### TASK PROMPT
Could the listing below be returned exactly, with its pictures left out?

Content starts

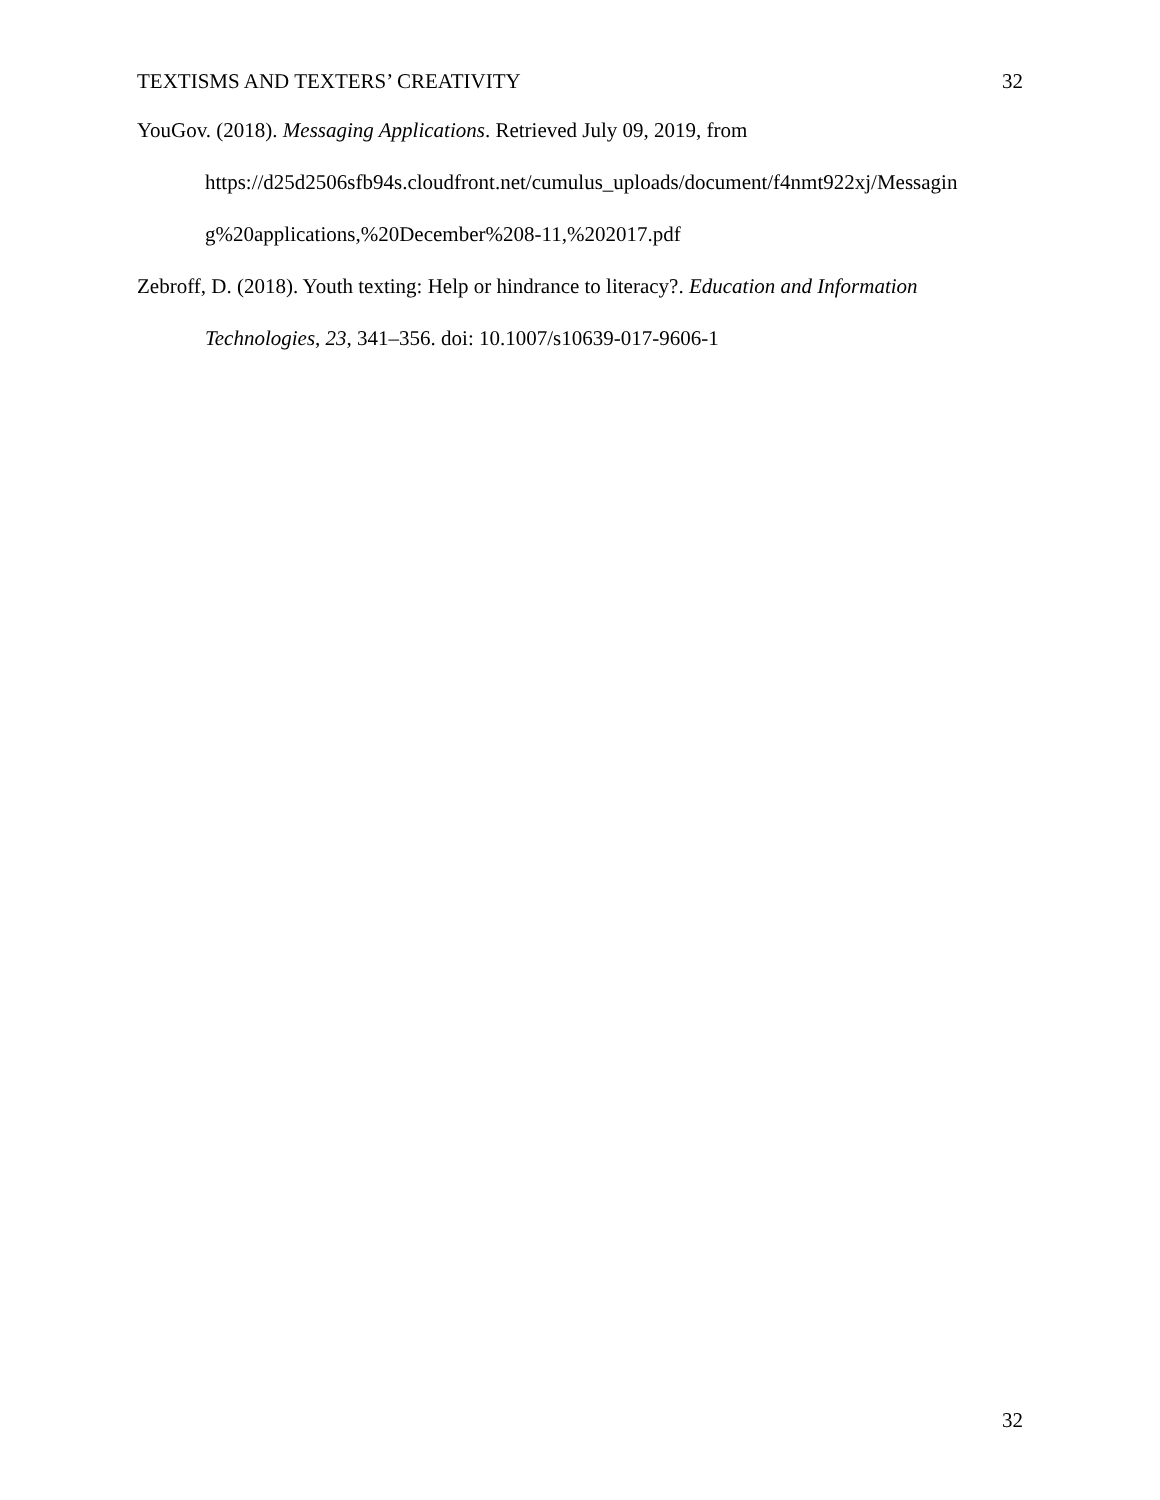TEXTISMS AND TEXTERS’ CREATIVITY 32
YouGov. (2018). Messaging Applications. Retrieved July 09, 2019, from
https://d25d2506sfb94s.cloudfront.net/cumulus_uploads/document/f4nmt922xj/Messagin
g%20applications,%20December%208-11,%202017.pdf
Zebroff, D. (2018). Youth texting: Help or hindrance to literacy?. Education and Information
Technologies, 23, 341–356. doi: 10.1007/s10639-017-9606-1
32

Content ends

### REPLY TO THE EXERCISE
TEXTISMS AND TEXTERS’ CREATIVITY 32
YouGov. (2018). Messaging Applications. Retrieved July 09, 2019, from
https://d25d2506sfb94s.cloudfront.net/cumulus_uploads/document/f4nmt922xj/Messagin
g%20applications,%20December%208-11,%202017.pdf
Zebroff, D. (2018). Youth texting: Help or hindrance to literacy?. Education and Information
Technologies, 23, 341–356. doi: 10.1007/s10639-017-9606-1
32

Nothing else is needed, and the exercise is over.